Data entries
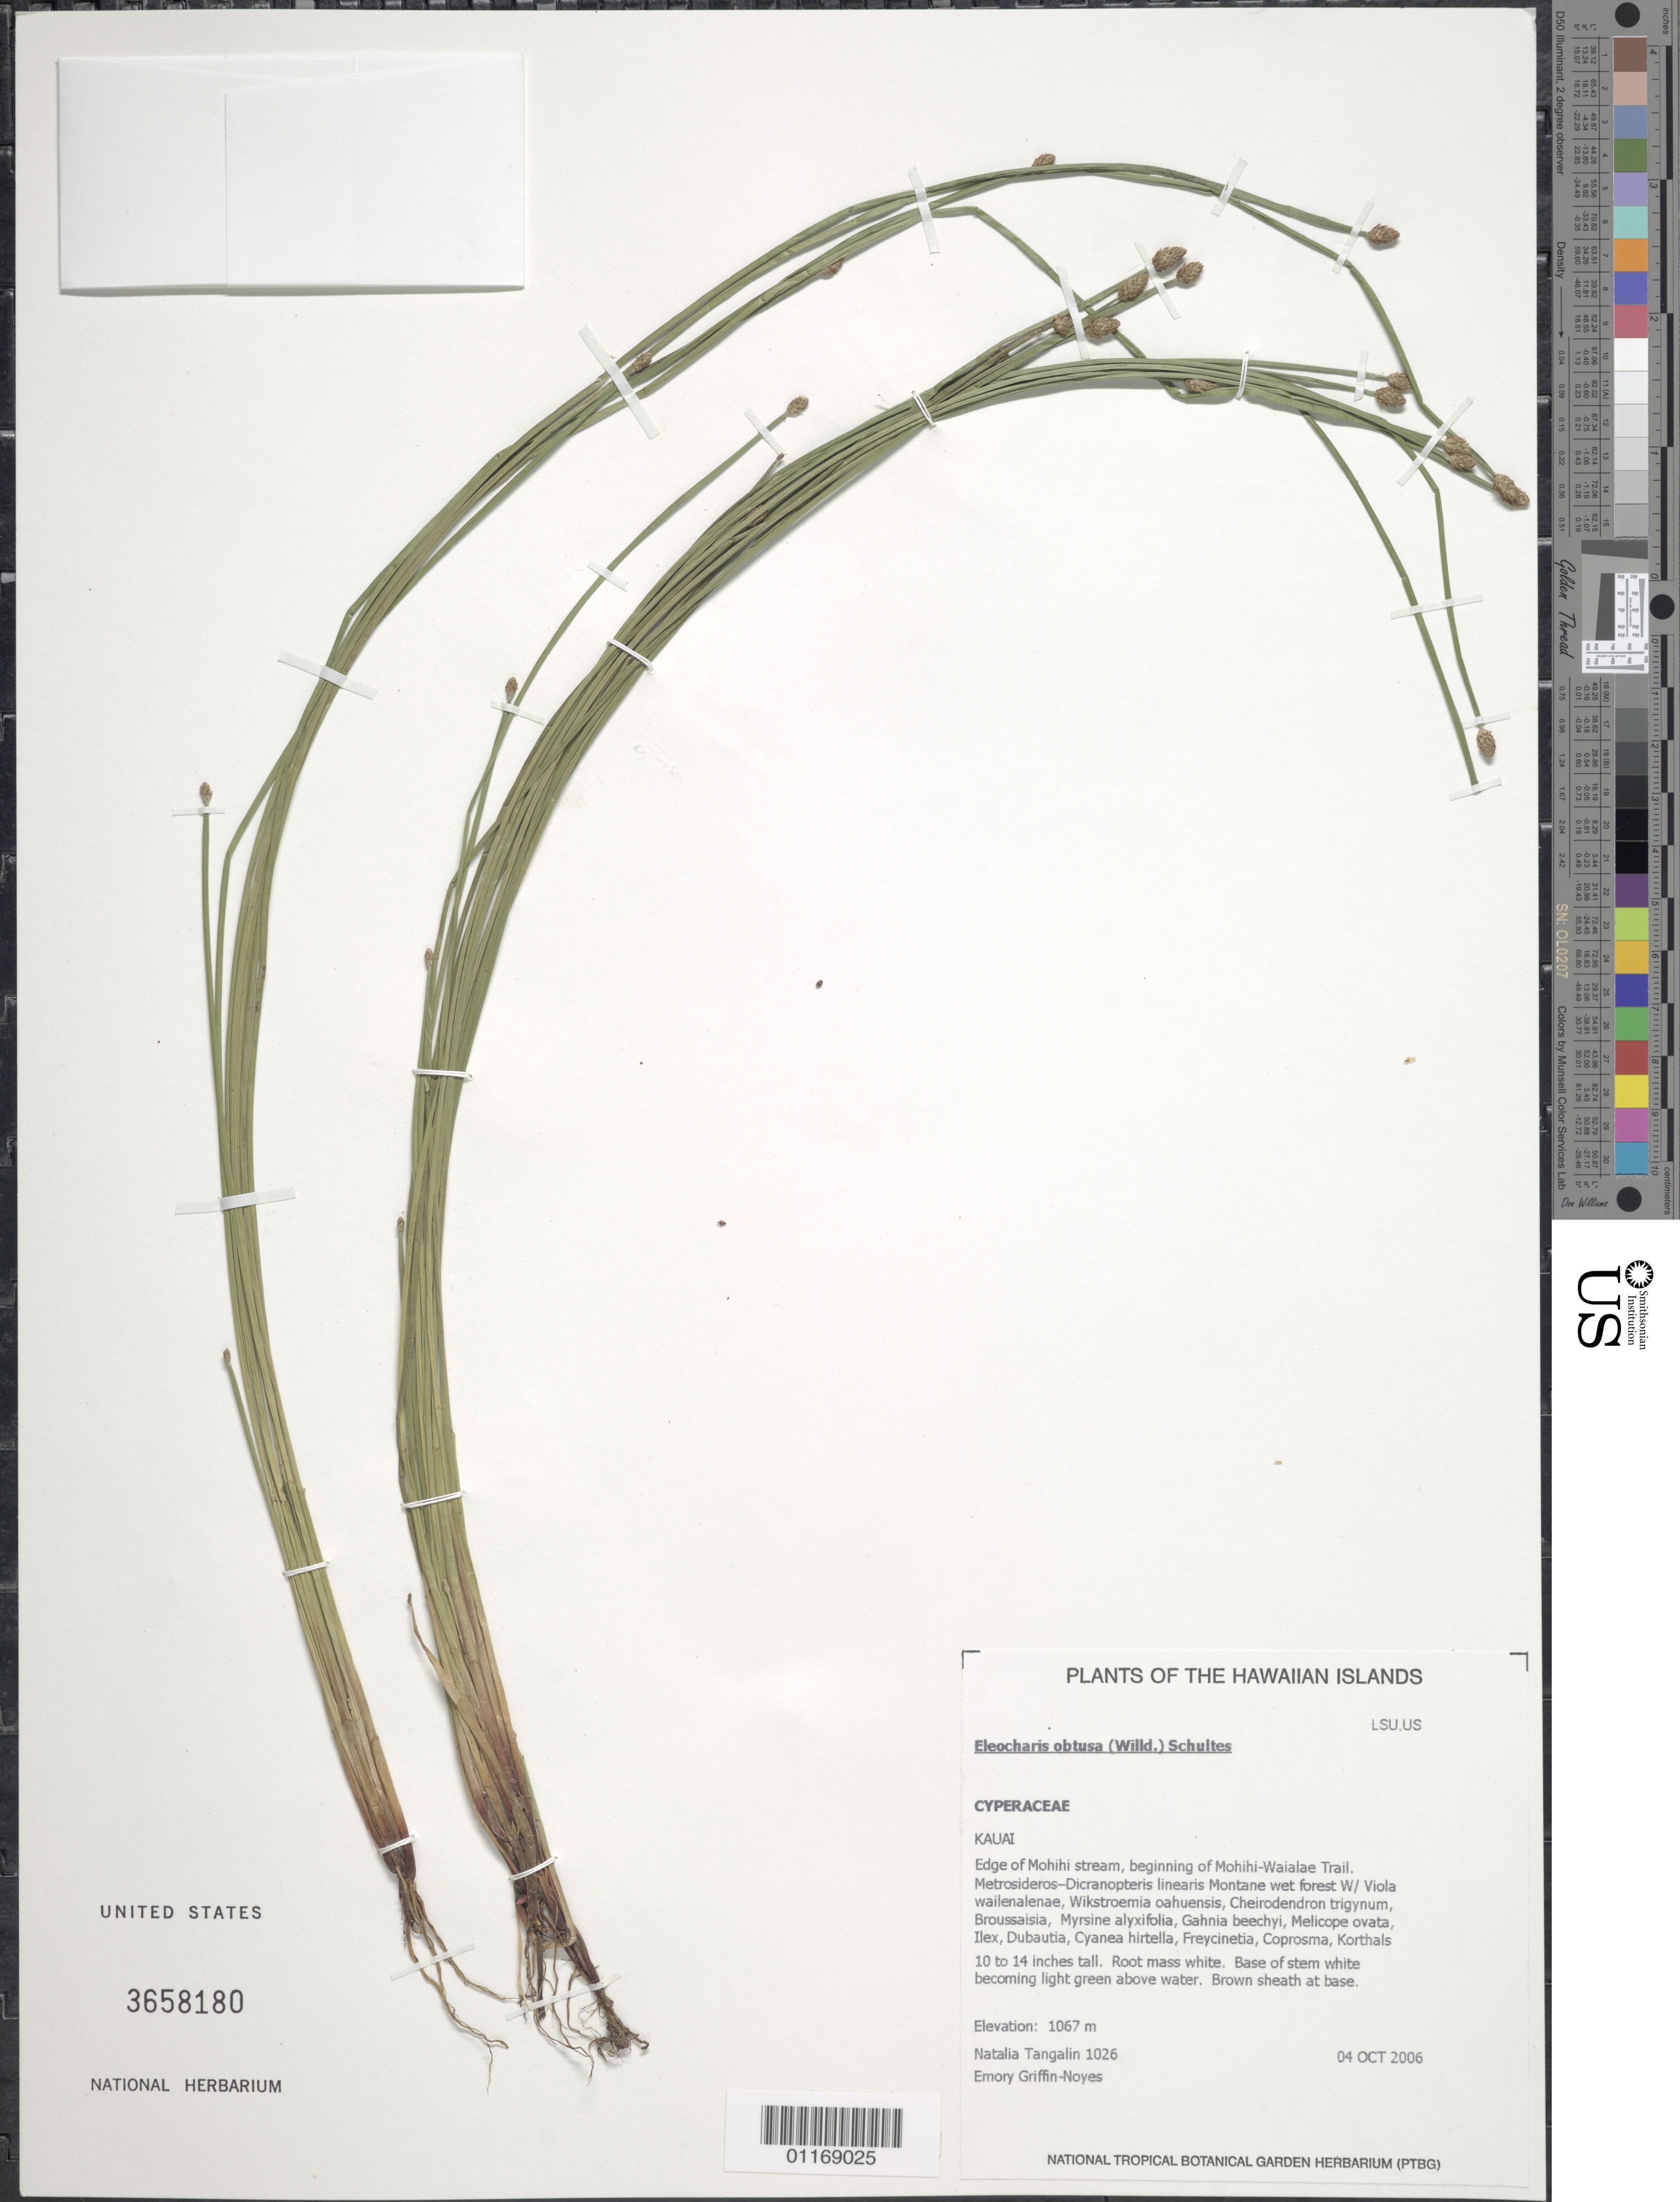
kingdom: Plantae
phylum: Tracheophyta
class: Liliopsida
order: Poales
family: Cyperaceae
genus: Eleocharis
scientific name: Eleocharis obtusa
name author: (Willd.) Schult.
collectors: N. Tangalin & E. Griffin-Noyes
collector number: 1026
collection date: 2006-10-04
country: United States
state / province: Hawaii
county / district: Kauai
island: Kaua'i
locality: Edge of Mohihi stream, beginning of Mohihi-Waialae Trail.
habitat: Metrosideros-Dicranopteris linearis montane wet forest.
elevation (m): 1067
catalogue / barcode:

> Problem:
Can you retype every line of the records exactly as it appears, leaving out the pictures?

> Answer to this exercise:
kingdom: Plantae
phylum: Tracheophyta
class: Liliopsida
order: Poales
family: Cyperaceae
genus: Eleocharis
scientific name: Eleocharis obtusa
name author: (Willd.) Schult.
collectors: N. Tangalin & E. Griffin-Noyes
collector number: 1026
collection date: 2006-10-04
country: United States
state / province: Hawaii
county / district: Kauai
island: Kaua'i
locality: Edge of Mohihi stream, beginning of Mohihi-Waialae Trail.
habitat: Metrosideros-Dicranopteris linearis montane wet forest.
elevation (m): 1067
catalogue / barcode:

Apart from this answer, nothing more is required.